Pictures stay out, but every line of the data is copied exactly.
==== Provided material ====
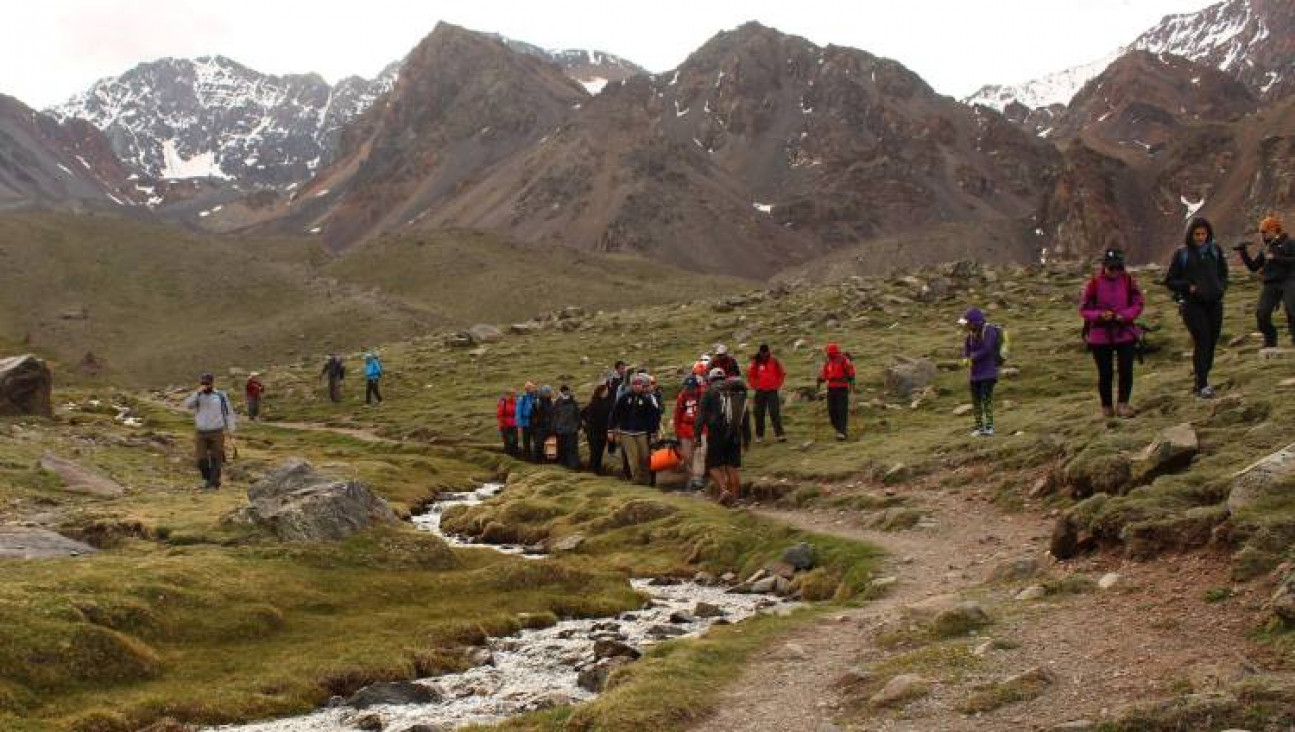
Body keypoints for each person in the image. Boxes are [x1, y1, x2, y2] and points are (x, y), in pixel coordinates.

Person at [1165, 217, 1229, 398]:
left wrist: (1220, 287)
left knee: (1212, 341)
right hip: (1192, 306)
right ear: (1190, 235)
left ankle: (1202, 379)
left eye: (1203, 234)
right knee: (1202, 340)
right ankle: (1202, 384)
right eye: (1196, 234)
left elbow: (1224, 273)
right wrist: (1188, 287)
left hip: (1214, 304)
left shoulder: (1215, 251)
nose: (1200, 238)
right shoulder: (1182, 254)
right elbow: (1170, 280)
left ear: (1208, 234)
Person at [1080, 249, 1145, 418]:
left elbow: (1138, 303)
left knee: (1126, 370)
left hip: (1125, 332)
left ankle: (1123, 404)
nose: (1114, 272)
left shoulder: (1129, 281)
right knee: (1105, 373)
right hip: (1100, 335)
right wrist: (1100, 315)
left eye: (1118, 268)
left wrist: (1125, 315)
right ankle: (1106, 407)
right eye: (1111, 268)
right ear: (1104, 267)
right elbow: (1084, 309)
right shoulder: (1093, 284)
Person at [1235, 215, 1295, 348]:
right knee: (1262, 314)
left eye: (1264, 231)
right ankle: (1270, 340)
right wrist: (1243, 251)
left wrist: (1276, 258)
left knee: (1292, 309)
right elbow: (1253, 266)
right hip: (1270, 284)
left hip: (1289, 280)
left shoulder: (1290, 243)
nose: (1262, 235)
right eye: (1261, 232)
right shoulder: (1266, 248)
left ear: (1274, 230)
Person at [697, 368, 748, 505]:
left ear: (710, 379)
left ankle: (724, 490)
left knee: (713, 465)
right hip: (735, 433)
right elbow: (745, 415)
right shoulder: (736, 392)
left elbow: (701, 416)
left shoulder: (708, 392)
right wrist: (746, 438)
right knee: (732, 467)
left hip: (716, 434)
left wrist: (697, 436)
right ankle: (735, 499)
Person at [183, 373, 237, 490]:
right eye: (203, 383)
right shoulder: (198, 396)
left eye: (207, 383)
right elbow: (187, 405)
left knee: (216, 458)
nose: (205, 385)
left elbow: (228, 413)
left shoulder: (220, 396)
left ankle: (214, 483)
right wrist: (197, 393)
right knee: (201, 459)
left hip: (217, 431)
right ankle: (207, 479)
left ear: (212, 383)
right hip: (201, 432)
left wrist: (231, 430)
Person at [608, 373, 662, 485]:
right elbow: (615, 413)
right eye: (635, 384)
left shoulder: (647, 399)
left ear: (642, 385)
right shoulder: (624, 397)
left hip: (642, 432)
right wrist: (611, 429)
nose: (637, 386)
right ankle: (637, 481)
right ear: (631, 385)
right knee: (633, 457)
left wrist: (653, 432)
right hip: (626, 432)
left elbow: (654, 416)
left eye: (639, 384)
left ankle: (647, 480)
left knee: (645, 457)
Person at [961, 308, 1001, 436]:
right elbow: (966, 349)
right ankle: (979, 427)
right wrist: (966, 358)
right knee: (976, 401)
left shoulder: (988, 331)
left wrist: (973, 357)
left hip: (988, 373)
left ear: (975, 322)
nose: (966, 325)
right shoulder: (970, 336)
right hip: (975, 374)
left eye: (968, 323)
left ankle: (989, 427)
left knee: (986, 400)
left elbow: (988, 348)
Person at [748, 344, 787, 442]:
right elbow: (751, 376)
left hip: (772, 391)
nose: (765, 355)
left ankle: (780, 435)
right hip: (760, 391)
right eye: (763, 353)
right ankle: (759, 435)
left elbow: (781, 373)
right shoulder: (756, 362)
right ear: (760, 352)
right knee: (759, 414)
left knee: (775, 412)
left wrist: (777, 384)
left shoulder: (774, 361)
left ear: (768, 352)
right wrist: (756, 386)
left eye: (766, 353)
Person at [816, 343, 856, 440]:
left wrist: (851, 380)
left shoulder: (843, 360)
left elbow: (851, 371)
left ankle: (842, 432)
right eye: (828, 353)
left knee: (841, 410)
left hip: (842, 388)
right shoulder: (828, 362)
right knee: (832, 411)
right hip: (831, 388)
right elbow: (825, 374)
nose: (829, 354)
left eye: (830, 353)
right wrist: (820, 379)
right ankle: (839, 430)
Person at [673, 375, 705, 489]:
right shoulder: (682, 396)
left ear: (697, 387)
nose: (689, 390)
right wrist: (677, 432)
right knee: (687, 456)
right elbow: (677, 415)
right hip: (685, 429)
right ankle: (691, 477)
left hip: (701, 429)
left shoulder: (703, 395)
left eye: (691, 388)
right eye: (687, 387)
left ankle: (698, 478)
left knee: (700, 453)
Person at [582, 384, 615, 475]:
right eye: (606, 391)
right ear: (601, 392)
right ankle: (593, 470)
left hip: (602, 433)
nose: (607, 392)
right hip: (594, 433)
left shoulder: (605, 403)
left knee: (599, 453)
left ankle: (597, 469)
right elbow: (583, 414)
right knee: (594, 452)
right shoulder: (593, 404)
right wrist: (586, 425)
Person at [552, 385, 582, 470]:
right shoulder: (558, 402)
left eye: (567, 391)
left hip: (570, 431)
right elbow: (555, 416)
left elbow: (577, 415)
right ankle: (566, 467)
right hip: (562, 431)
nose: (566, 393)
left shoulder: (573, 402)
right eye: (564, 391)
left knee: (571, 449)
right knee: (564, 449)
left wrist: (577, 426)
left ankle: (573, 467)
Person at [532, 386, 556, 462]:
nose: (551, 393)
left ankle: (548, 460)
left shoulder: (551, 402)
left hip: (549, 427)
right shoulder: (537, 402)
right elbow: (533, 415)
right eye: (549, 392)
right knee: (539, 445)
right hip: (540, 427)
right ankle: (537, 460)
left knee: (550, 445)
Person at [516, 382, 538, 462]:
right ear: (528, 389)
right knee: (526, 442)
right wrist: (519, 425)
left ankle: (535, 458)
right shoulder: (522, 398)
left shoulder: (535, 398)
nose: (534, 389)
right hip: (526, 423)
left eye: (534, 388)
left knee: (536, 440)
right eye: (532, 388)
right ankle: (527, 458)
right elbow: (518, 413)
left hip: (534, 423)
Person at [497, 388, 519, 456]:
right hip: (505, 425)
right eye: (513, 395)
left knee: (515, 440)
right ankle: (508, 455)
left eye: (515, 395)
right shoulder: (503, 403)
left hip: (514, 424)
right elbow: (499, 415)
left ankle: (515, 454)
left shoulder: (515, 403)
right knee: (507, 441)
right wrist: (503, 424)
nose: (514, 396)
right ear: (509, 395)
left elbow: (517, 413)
====
*Your response*:
Body keypoints for each person in the image. Boxes are [x1, y1, x2, y2] and points are (x, y), in pixel coordinates.

Person at [1165, 217, 1229, 398]:
left wrist: (1220, 287)
left knee: (1212, 341)
right hip: (1192, 306)
right ear: (1190, 235)
left ankle: (1202, 379)
left eye: (1203, 234)
right knee: (1202, 340)
right ankle: (1202, 384)
right eye: (1196, 234)
left elbow: (1224, 273)
right wrist: (1188, 287)
left hip: (1214, 304)
left shoulder: (1215, 251)
nose: (1200, 238)
right shoulder: (1182, 254)
right elbow: (1170, 280)
left ear: (1208, 234)
Person at [1080, 249, 1145, 418]:
left elbow: (1138, 303)
left knee: (1126, 370)
left hip: (1125, 332)
left ankle: (1123, 404)
nose: (1114, 272)
left shoulder: (1129, 281)
right knee: (1105, 373)
right hip: (1100, 335)
right wrist: (1100, 315)
left eye: (1118, 268)
left wrist: (1125, 315)
right ankle: (1106, 407)
right eye: (1111, 268)
right ear: (1104, 267)
right elbow: (1084, 309)
right shoulder: (1093, 284)
Person at [1235, 215, 1295, 348]:
right knee: (1262, 314)
left eye: (1264, 231)
right ankle: (1270, 340)
right wrist: (1243, 251)
left wrist: (1276, 258)
left knee: (1292, 309)
right elbow: (1253, 266)
right hip: (1270, 284)
left hip: (1289, 280)
left shoulder: (1290, 243)
nose: (1262, 235)
right eye: (1261, 232)
right shoulder: (1266, 248)
left ear: (1274, 230)
Person at [697, 368, 748, 505]:
left ear: (710, 379)
left ankle: (724, 490)
left knee: (713, 465)
right hip: (735, 433)
right elbow: (745, 415)
right shoulder: (736, 392)
left elbow: (701, 416)
left shoulder: (708, 392)
right wrist: (746, 438)
right knee: (732, 467)
left hip: (716, 434)
left wrist: (697, 436)
right ankle: (735, 499)
Person at [183, 373, 237, 490]:
right eye: (203, 383)
right shoulder: (198, 396)
left eye: (207, 383)
right elbow: (187, 405)
left knee: (216, 458)
nose: (205, 385)
left elbow: (228, 413)
left shoulder: (220, 396)
left ankle: (214, 483)
right wrist: (197, 393)
right knee: (201, 459)
left hip: (217, 431)
right ankle: (207, 479)
left ear: (212, 383)
right hip: (201, 432)
left wrist: (231, 430)
Person at [608, 373, 662, 485]:
right elbow: (615, 413)
right eye: (635, 384)
left shoulder: (647, 399)
left ear: (642, 385)
right shoulder: (624, 397)
left hip: (642, 432)
right wrist: (611, 429)
nose: (637, 386)
right ankle: (637, 481)
right ear: (631, 385)
right knee: (633, 457)
left wrist: (653, 432)
right hip: (626, 432)
left elbow: (654, 416)
left eye: (639, 384)
left ankle: (647, 480)
left knee: (645, 457)
Person at [961, 308, 1001, 436]:
right elbow: (966, 349)
right ankle: (979, 427)
right wrist: (966, 358)
right knee: (976, 401)
left shoulder: (988, 331)
left wrist: (973, 357)
left hip: (988, 373)
left ear: (975, 322)
nose: (966, 325)
right shoulder: (970, 336)
right hip: (975, 374)
left eye: (968, 323)
left ankle: (989, 427)
left knee: (986, 400)
left elbow: (988, 348)
Person at [748, 344, 787, 442]:
right elbow: (751, 376)
left hip: (772, 391)
nose: (765, 355)
left ankle: (780, 435)
right hip: (760, 391)
right eye: (763, 353)
right ankle: (759, 435)
left elbow: (781, 373)
right shoulder: (756, 362)
right ear: (760, 352)
right knee: (759, 414)
left knee: (775, 412)
left wrist: (777, 384)
left shoulder: (774, 361)
left ear: (768, 352)
right wrist: (756, 386)
left eye: (766, 353)
Person at [816, 343, 856, 440]:
left wrist: (851, 380)
left shoulder: (843, 360)
left elbow: (851, 371)
left ankle: (842, 432)
right eye: (828, 353)
left knee: (841, 410)
left hip: (842, 388)
right shoulder: (828, 362)
right knee: (832, 411)
right hip: (831, 388)
right elbow: (825, 374)
nose: (829, 354)
left eye: (830, 353)
right wrist: (820, 379)
right ankle: (839, 430)
Person at [673, 375, 705, 489]:
right shoulder: (682, 396)
left ear: (697, 387)
nose: (689, 390)
right wrist: (677, 432)
right knee: (687, 456)
right elbow: (677, 415)
right hip: (685, 429)
right ankle: (691, 477)
left hip: (701, 429)
left shoulder: (703, 395)
left eye: (691, 388)
right eye: (687, 387)
left ankle: (698, 478)
left knee: (700, 453)
Person at [582, 384, 615, 475]:
right eye: (606, 391)
right ear: (601, 392)
right ankle: (593, 470)
left hip: (602, 433)
nose: (607, 392)
right hip: (594, 433)
left shoulder: (605, 403)
left knee: (599, 453)
left ankle: (597, 469)
right elbow: (583, 414)
right knee: (594, 452)
right shoulder: (593, 404)
right wrist: (586, 425)
Person at [552, 385, 582, 470]:
right shoulder: (558, 402)
left eye: (567, 391)
left hip: (570, 431)
right elbow: (555, 416)
left elbow: (577, 415)
right ankle: (566, 467)
right hip: (562, 431)
nose: (566, 393)
left shoulder: (573, 402)
right eye: (564, 391)
left knee: (571, 449)
right knee: (564, 449)
left wrist: (577, 426)
left ankle: (573, 467)
Person at [532, 386, 556, 462]:
nose: (551, 393)
left ankle: (548, 460)
left shoulder: (551, 402)
left hip: (549, 427)
right shoulder: (537, 402)
right elbow: (533, 415)
right eye: (549, 392)
right knee: (539, 445)
right hip: (540, 427)
right ankle: (537, 460)
left knee: (550, 445)
Person at [516, 382, 538, 462]:
right ear: (528, 389)
right knee: (526, 442)
right wrist: (519, 425)
left ankle: (535, 458)
right shoulder: (522, 398)
left shoulder: (535, 398)
nose: (534, 389)
right hip: (526, 423)
left eye: (534, 388)
left knee: (536, 440)
right eye: (532, 388)
right ankle: (527, 458)
right elbow: (518, 413)
left hip: (534, 423)
Person at [497, 388, 519, 456]:
right hip: (505, 425)
right eye: (513, 395)
left knee: (515, 440)
right ankle: (508, 455)
left eye: (515, 395)
right shoulder: (503, 403)
left hip: (514, 424)
right elbow: (499, 415)
left ankle: (515, 454)
left shoulder: (515, 403)
right knee: (507, 441)
right wrist: (503, 424)
nose: (514, 396)
right ear: (509, 395)
left elbow: (517, 413)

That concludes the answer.